= Tin Tin Nyo =

Human rights activist from Myanmar

Tin Tin Nyo (တင်တင်ညို) is a Burmese women's rights and democracy activist. She was the general secretary of the Women's League of Burma (WLB), an umbrella organization comprising various women's groups advocating for women's rights and political participation.

==Activism==
Tin Tin Nyo has spent nearly two decades advocating for women's rights under the Women's League of Burma (WLB), a coalition of 13 women's organizations, and was appointed General Secretary of the organization. In 2013, she was honored by the Global Fund for Women for her advocacy work.

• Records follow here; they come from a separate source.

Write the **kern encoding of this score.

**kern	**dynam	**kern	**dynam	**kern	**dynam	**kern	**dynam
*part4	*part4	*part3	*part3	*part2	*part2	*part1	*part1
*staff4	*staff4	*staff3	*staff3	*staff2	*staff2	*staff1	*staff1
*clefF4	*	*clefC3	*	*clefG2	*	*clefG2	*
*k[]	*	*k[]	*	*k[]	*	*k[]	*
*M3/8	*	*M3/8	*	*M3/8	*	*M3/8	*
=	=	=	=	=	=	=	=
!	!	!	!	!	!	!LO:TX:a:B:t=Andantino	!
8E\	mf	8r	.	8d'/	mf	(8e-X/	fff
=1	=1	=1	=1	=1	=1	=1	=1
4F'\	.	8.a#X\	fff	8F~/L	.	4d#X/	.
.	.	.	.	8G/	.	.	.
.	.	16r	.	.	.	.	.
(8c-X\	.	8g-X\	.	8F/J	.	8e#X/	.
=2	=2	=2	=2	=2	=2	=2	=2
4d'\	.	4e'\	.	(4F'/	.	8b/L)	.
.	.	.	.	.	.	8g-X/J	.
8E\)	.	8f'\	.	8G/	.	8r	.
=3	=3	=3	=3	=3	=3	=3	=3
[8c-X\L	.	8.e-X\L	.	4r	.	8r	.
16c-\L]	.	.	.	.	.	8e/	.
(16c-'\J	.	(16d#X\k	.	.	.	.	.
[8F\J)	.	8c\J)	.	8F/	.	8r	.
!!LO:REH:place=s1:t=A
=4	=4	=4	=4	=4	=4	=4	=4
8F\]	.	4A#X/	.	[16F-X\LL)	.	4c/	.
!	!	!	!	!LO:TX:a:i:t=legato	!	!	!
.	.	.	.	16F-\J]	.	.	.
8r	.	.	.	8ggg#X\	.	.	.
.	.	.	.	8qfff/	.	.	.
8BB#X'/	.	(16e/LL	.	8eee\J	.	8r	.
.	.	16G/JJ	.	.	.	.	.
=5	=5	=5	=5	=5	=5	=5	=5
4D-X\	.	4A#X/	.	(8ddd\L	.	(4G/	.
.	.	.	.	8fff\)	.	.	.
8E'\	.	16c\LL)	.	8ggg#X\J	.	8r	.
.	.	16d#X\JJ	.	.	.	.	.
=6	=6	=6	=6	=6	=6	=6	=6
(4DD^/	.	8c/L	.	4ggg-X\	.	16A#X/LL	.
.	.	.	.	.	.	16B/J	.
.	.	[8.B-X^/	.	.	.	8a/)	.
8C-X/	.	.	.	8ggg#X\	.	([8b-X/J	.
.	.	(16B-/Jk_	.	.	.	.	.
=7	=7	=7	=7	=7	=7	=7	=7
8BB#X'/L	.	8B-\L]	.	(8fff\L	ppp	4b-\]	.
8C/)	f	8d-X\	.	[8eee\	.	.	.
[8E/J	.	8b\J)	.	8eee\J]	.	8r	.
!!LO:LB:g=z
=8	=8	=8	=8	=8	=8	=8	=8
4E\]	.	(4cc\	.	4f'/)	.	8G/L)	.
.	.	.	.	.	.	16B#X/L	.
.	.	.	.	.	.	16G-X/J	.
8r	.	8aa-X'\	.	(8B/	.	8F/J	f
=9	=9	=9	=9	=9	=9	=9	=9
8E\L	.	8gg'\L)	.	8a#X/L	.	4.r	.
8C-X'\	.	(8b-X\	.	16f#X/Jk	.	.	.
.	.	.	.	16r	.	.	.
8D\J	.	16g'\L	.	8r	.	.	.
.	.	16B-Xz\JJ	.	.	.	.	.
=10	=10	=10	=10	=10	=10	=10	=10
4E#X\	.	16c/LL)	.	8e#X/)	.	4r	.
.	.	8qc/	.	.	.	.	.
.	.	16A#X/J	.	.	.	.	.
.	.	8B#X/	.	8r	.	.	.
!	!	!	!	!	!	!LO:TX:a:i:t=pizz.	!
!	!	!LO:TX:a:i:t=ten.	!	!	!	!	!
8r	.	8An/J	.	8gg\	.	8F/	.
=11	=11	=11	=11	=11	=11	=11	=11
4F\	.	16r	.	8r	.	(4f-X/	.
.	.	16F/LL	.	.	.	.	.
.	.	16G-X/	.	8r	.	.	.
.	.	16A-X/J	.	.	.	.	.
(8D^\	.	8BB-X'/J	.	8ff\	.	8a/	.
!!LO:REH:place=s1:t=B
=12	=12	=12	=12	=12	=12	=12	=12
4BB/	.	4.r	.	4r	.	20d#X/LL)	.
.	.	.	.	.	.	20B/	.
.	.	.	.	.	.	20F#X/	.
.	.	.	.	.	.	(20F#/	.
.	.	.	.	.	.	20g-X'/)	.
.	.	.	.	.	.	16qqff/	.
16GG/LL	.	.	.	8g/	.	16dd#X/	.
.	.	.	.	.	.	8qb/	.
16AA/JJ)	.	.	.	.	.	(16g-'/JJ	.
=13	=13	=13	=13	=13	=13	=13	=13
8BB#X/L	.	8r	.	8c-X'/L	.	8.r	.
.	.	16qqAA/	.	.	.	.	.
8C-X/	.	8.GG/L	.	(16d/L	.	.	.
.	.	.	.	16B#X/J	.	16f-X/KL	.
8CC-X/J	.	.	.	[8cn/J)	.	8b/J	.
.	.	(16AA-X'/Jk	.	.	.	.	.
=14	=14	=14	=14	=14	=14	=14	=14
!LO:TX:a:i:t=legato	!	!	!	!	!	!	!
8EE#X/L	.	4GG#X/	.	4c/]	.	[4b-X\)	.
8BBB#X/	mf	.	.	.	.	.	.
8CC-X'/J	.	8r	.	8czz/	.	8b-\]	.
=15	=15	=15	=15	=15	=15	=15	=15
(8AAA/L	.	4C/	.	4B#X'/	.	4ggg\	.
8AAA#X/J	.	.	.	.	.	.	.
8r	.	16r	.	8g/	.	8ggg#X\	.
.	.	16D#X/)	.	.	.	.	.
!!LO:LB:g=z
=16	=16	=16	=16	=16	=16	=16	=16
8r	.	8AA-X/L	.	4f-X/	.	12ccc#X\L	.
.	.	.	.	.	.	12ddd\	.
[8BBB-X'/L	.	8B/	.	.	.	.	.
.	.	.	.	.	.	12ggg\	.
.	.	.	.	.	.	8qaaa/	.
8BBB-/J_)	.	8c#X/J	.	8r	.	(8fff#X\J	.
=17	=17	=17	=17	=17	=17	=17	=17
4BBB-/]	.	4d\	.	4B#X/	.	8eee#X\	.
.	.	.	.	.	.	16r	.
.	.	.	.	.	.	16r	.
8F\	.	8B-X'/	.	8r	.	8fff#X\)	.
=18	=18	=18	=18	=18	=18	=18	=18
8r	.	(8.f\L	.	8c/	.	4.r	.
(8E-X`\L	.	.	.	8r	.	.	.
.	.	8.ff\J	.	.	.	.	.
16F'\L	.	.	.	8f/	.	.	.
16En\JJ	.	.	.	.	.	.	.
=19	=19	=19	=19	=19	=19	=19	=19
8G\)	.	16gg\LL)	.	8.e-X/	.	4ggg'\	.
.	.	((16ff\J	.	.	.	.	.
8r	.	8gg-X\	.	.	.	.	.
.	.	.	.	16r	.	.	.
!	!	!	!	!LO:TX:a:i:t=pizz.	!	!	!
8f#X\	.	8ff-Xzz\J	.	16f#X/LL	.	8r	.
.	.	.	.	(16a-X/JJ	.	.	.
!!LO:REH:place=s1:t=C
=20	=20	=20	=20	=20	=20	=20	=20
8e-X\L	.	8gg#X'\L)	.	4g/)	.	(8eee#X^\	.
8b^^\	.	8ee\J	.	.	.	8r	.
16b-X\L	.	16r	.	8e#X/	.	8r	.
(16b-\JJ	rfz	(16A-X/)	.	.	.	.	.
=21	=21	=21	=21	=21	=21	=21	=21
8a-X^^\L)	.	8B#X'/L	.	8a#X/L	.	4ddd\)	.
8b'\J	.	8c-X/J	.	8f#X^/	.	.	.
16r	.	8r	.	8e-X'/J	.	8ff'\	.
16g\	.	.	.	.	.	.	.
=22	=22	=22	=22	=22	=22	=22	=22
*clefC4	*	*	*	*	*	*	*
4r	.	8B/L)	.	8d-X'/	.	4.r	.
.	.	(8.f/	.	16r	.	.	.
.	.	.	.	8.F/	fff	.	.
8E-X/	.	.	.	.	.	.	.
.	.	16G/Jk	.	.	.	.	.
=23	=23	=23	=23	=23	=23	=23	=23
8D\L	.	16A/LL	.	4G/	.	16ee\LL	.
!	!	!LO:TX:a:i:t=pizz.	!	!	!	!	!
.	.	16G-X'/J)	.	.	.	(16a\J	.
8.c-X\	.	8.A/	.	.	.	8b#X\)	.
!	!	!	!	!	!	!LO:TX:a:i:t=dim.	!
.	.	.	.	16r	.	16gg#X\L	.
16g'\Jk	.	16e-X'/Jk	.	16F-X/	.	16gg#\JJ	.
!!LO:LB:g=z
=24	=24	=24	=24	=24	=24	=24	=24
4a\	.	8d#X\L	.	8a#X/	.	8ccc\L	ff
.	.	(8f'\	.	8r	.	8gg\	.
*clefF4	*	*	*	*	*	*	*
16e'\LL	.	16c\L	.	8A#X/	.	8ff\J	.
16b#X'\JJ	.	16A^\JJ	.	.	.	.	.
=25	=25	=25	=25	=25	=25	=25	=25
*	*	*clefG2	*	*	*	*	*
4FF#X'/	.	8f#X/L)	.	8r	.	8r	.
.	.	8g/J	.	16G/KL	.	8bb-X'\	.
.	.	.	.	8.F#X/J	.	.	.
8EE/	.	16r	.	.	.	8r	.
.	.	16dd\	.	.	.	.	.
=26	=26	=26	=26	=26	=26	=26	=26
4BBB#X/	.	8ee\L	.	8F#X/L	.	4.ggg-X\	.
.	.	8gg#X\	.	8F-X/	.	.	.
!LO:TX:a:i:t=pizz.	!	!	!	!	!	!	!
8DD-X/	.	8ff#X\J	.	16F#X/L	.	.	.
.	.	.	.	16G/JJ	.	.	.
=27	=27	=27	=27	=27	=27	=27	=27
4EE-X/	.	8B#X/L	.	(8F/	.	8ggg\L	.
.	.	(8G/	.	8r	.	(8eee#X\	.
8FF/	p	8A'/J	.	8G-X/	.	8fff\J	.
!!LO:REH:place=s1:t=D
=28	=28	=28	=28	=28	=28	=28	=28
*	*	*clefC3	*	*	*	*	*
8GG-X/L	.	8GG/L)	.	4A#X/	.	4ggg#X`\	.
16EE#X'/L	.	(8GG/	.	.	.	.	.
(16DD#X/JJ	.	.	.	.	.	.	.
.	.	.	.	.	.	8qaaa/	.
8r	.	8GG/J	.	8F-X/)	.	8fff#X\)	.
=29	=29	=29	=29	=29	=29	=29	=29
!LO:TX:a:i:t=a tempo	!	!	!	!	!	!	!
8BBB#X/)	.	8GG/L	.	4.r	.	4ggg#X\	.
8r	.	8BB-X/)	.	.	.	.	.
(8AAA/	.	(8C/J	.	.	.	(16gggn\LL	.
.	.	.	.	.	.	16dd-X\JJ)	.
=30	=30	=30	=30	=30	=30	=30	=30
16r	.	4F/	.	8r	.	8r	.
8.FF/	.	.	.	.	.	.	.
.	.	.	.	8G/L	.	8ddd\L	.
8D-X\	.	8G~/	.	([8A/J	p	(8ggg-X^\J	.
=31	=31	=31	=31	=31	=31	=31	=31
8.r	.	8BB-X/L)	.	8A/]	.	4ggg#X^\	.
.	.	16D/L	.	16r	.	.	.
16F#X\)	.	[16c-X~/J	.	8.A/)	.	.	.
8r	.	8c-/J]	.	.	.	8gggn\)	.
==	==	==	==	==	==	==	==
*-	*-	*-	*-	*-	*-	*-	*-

Tin Tin Nyo served as the chairperson of the Burmese Wome's Union (BWU) from 2015 to 2021. Since 2019, she became managing director of Burma News International (BNI), an umbrella organization of ethnic minority media in Myanmar promoting independent journalism and human rights. Under her leadership, BNI was honored with the Hiroshima Foundation for Peace and Culture Award in 2023 for its dedication to peacebuilding and democracy. She retired from her position as general secretary of WLB in 2021 and remained in the organization as an advisor.

Tin Tin Nyo has been an outspoken critic of Myanmar's military regime and her network has provided support to the demonstrations, noting that it is tracking false information on social media and keeping watch for incidents of sexual violence, harassment, or torture targeting women involved in the protests. In 2021, she participated in a panel discussion hosted by The Diplomat, analyzing the political crisis following the military coup.